Defence analysts say rapidly changing geopolitical realities, heightened by Washington’s shift in alignment from Ukraine, should now force countries like Australia onto a more urgent footing when it comes to investing in national security.

“The whole point of investing in defence is to deter war, to avoid war, but you can’t just rely on deterrence being sustained forever,” said Justin Bassi, executive director of the Australian Strategic Policy Institute (ASPI).

“When you’re up against countries like Russia, like Iran, like North Korea, like China, unfortunately, you have to invest in preparedness and national resilience,” he added.

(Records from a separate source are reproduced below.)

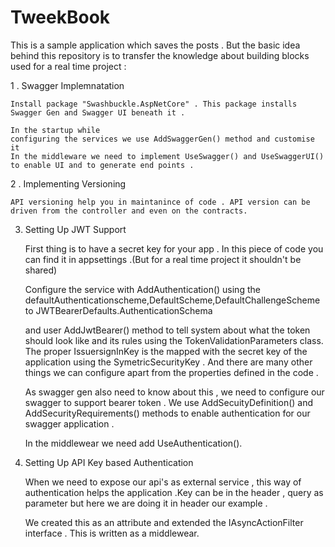 # TweekBook

This is a sample application which saves the posts . But the basic idea behind this repository is to transfer the knowledge about building blocks used for a real time project : 

1 . Swagger Implemnatation 
    
    Install package "Swashbuckle.AspNetCore" . This package installs Swagger Gen and Swagger UI beneath it . 
    
    In the startup while
    configuring the services we use AddSwaggerGen() method and customise it 
    In the middleware we need to implement UseSwagger() and UseSwaggerUI() to enable UI and to generate end points .
    
 2 . Implementing Versioning 
  
    API versioning help you in maintanince of code . API version can be driven from the controller and even on the contracts. 
   
 3. Setting Up JWT Support 
      
      First thing is to have a secret key for your app . In this piece of code you can find it in appsettings .(But for a real time project it shouldn't be shared) 
      
      Configure the service with AddAuthentication() using the defaultAuthenticationscheme,DefaultScheme,DefaultChallengeScheme to JWTBearerDefaults.AuthenticationSchema
      
      and user AddJwtBearer() method to tell system about what the token should look like and its rules using the TokenValidationParameters class. The proper IssuersignInKey
      is the mapped with the secret key of the application using the SymetricSecurityKey . And there are many other things we can configure apart from the properties defined in 
      the code .
      
      As swagger gen also need to know about this , we need to configure our swagger to support bearer token . We use AddSecuityDefinition() and AddSecurityRequirements()
      methods to enable authentication for our swagger application . 
      
      
      In the middlewear we need add UseAuthentication().
      
  4. Setting Up API Key based Authentication 
    
        When we need to expose our api's as external service , this way of authentication helps the application .Key can be in the header , query as parameter but here we are
        doing it in header our example . 
        
        We created this as an attribute and extended the IAsyncActionFilter interface . This is written as a middlewear.
 
      
      
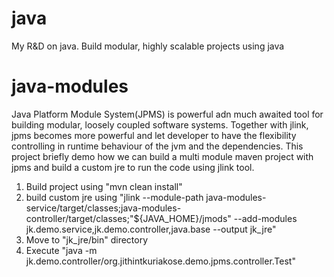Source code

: # java
My R&amp;D on java.
Build modular, highly scalable projects using java

# java-modules
Java Platform Module System(JPMS) is powerful adn much awaited tool for building modular, loosely coupled software systems. Together with jlink, jpms becomes more powerful and let developer to have the flexibility controlling in runtime behaviour of the jvm and the dependencies. This project briefly demo how we can build a multi module maven project with jpms and build a custom jre to run the code using jlink tool.

1. Build project using "mvn clean install"
2. build custom jre using "jlink --module-path java-modules-service/target/classes;java-modules-controller/target/classes;"${JAVA_HOME}/jmods" --add-modules jk.demo.service,jk.demo.controller,java.base --output jk_jre"
3. Move to "jk_jre/bin" directory
4. Execute "java -m jk.demo.controller/org.jithintkuriakose.demo.jpms.controller.Test"
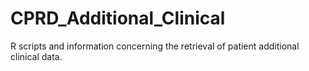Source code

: # CPRD_Additional_Clinical
R scripts and information concerning the retrieval of patient additional clinical data.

Australia should have been “worried well before” China said it was “prepared to fight to the end,” said Mr Bassi.

“We have to take what China says seriously. They often follow through with what they say,” he cautioned.

Mr Trump barely mentioned China or the Indo-Pacific in his record-breaking congressional address of more than an hour and 40 minutes on Wednesday.

Dr Euan Graham, a senior analyst at ASPI, said it showed China was not foremost in his mind for now but cautioned “that doesn’t mean, of course, that it’ll stay that way”.

“I think it’s the shoe that hasn’t dropped, but eventually it will,” he said.

For the new administration, “China is the pacing threat,” and this may explain why the White House was in such a hurry to push Europe to step up efforts to end the war in Ukraine, he said.

The circumnavigation of Australia by three self-sustaining Chinese warships — including a Renhai-class cruiser capable of carrying hypersonic missiles — has also presented the country with a new reality in its own neighbourhood.

The naval flotilla and its live-fire drills had put Canberra on notice that “China will continue to put Australia within its area of direct military interest,” said Dr Graham.

“It’s not a friendly message,” he said. “It’s like someone turning up in your garden letting off fireworks.”

It also reinforces the narrative emerging from Washington that Canberra must boost its defence spending from two to three per cent of GDP.

The demand came from Elbridge Colby, Mr Trump’s nominee for head of policy at the Pentagon on Wednesday, prompting Defence Minister Richard Marles to say it was “completely reasonable” for the US to ask allies to do more and Australia was “ready to engage in that conversation”.

But Dr Graham cautioned that “just pouring money at a problem is not the way we need to approach this,” and Australia had to take a look at its strategic needs, including basic issues like recruitment and retention.

Recent events should put defence spending “front and centre of the forthcoming election debate and hopefully win a commitment” to do more, he said.